In a healthcare education and communications career spanning twenty-five years and multiple countries, Chris Davis thought he had seen it all. Then, he toured the Anatomy in Clay® headquarters in Loveland, Colorado, where he came face-to-face with the Anatomy in Clay® MANIKEN™ model and owners Jon and Renee Zahourek.
Referring to the learning system, Davis says “I was blown away.” Building anatomy on the Anatomy in Clay® MANIKEN™ model, he found, called to action a variety of learning styles: visual, auditory, and tactile. And even for a self-described “paper pusher,” Davis could not help but notice that his creative juices were “flowing.”
As much as Davis would like to continue to learn with the models, he has a job to do as the Management and Education Consultant for Anatomy in Clay®. That job, says Davis, is to “provide innovation and insights to help the company grow.”

# [SOURCE DATA]
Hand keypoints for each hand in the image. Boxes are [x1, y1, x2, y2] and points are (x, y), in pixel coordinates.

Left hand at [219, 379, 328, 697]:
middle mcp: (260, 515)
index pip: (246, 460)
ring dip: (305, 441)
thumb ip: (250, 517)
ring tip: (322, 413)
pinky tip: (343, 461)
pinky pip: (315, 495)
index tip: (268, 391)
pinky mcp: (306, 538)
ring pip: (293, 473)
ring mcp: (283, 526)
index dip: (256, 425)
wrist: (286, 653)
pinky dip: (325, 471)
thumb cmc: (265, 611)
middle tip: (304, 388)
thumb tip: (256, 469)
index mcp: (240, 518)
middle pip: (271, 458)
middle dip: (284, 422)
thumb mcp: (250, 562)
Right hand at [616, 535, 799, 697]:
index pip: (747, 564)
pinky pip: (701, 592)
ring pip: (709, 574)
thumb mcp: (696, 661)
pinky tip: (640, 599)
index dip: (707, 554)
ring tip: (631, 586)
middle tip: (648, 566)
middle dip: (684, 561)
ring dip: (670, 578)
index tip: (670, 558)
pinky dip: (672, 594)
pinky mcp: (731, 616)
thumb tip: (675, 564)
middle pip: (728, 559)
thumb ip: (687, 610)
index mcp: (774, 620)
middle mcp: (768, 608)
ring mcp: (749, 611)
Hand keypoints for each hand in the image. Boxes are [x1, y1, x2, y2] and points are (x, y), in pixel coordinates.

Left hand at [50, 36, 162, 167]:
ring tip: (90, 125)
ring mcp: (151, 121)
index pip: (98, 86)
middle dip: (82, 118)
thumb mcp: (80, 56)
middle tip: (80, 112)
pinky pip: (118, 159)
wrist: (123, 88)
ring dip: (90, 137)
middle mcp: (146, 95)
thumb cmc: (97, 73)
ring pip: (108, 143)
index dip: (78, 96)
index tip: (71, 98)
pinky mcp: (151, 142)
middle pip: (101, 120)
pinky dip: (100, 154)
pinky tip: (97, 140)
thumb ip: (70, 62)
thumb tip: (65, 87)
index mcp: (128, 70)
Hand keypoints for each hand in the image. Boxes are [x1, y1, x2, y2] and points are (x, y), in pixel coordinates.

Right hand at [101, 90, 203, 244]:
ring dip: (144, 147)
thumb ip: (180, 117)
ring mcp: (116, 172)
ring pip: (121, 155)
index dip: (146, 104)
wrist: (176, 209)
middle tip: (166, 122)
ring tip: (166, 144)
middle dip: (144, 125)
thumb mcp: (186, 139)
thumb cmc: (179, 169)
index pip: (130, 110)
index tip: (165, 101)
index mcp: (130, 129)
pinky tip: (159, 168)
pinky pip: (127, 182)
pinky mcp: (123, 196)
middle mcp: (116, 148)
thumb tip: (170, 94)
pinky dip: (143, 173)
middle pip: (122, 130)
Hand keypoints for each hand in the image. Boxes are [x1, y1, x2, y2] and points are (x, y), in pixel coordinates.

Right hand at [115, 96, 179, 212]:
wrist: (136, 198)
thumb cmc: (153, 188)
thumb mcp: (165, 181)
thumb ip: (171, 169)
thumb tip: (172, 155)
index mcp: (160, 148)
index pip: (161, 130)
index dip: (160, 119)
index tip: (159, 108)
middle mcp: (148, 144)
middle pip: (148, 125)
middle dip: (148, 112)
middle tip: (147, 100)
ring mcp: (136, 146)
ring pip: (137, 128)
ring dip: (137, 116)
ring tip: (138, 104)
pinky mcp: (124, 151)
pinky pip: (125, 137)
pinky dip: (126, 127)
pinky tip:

# [TASK 1]
Which learning styles does the Chris Davis profile say building anatomy on the MANIKEN™ model calls to action?
# [TASK 2]
What is Chris Davis's job title according to the Chris Davis profile?

# [TASK RESULT 1]
Visual, auditory, and tactile.

# [TASK RESULT 2]
Management and Education Consultant for Anatomy in Clay®.